SELECTED TEXT:

==================================================

ARTIST INFORMATION:

At Hollyhock House, Barnsdall Art Park - Hollywood, CA LYNN SMALL - I am an art honors graduate of The High School of Music and Art, NYC - the first school in the nation (1936) to provide a free, publicly funded program for students gifted in the arts. It has been replicated in most major cities and has earned an international reputation for excellence. As a Dean's List student at New York University, majoring in painting with a minor in film theory, I studied with such renowned painters as Milton Resnick, Esteban Vicente, Hale Woodruff, John Opper, and Robert Kaupelis, as well as the legendary art historian, Irving Sandler and film critic and theorist, Andrew Sarris and John Gassner respectively.

In the early 1970s, while living and working in Spain, I began work on the Earth Stains series and had a two-person exhibition—the Spanish Series—with my artist husband, Dennis Paul at the USIA Cultural Center, American Embassy, Madrid. This has been an ongoing body of work that has evolved into the collaborative multimedia installations—Earth Elegies. In the mid 1970s, I began a series of anthropological, God-like imagery while Dennis and I lived in Cuernavaca, Mexico. This major body of work would later inspire my current Southwest Spirit Guides series some twenty years later. My Earth Stains paintings and works on paper have evolved into the series—Golden Light and Shimmering Light—part of the individual and collaborative California Coastal UpLift series and in the fall of 2003 while a residency fellow at Yaddo—Autumn Light, Yaddo. In 2004 I was a Finalist for the Gottlieb Foundation Grant and again in 2011, 2013 and 2015. Within the last few years I have begun work on a series of monoprints, which are handpainted and inspired by places of recent travels to California's Sonoma County, the Berkeley/Bay area and Topanga Canyon.

DENNIS PAUL - While I was pursuing graduate studies in psychology at The City University of New York, I began to work at the Pratt Graphic Arts Center in Manhattan. During this period I began to utilize both still and early video cameras in my study of nonverbal communications, group process and the intergenerational transmission of body language. These tools quickly became my brushes—no doubt influenced in part by my many years of watching the women of the Small family create objects of beauty and wonder.

==================================================

LIST OF TASKS:
1) Reproduce the artist information from "DENNIS PAUL - While" up to and including "beauty and wonder.".
2) According to the artist information, in which years was Lynn Small a Finalist for the Gottlieb Foundation Grant?
3) Turn the paragraph of the artist information beginning "DENNIS PAUL - While I was pursuing" into a short list that keeps its main facts.

==================================================

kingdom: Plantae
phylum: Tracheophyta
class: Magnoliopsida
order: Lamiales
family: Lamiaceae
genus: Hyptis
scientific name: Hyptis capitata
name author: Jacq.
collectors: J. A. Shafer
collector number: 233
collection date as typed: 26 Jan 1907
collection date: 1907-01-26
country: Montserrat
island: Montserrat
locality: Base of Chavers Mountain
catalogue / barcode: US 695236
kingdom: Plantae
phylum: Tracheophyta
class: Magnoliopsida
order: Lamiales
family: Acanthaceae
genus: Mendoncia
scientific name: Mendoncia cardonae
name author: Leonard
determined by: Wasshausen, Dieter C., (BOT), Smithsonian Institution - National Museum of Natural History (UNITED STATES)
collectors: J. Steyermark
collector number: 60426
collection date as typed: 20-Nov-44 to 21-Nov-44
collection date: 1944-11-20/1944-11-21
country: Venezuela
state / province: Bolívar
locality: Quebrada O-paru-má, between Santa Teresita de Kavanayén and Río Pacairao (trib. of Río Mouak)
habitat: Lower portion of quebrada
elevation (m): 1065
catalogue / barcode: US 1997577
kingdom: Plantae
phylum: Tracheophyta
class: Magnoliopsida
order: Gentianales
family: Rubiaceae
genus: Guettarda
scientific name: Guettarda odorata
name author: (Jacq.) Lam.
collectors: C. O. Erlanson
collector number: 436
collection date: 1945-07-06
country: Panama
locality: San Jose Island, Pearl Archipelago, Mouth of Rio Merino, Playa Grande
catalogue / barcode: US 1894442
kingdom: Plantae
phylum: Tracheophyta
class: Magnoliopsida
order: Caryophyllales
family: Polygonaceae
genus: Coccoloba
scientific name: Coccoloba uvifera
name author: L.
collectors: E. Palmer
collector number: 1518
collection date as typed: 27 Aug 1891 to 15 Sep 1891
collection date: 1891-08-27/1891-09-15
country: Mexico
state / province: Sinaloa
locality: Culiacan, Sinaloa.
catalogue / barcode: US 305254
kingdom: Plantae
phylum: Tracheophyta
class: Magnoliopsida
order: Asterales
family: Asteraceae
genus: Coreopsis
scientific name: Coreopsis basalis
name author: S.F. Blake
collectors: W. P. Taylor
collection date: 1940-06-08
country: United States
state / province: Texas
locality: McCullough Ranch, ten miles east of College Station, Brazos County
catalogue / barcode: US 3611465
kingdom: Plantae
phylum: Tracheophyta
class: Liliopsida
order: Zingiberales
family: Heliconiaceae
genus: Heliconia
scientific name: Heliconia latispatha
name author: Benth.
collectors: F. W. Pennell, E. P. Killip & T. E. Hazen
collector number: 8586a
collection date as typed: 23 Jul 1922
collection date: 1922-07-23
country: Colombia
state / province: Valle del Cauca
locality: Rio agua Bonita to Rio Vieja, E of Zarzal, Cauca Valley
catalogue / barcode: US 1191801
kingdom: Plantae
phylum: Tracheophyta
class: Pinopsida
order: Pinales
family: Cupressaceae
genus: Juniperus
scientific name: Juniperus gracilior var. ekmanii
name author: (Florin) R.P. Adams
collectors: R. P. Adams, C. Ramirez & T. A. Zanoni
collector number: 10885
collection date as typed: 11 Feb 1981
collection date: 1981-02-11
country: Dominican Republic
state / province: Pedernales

==================================================

ANSWERS BELOW:
1)
DENNIS PAUL - While I was pursuing graduate studies in psychology at The City University of New York, I began to work at the Pratt Graphic Arts Center in Manhattan. During this period I began to utilize both still and early video cameras in my study of nonverbal communications, group process and the intergenerational transmission of body language. These tools quickly became my brushes—no doubt influenced in part by my many years of watching the women of the Small family create objects of beauty and wonder.

2) 2004, 2011, 2013 and 2015.

3)
- Began working at the Pratt Graphic Arts Center in Manhattan while pursuing graduate studies in psychology at The City University of New York.
- Used still and early video cameras to study nonverbal communications, group process and the intergenerational transmission of body language.
- These cameras became the artist's brushes, influenced partly by years of watching the women of the Small family create objects of beauty and wonder.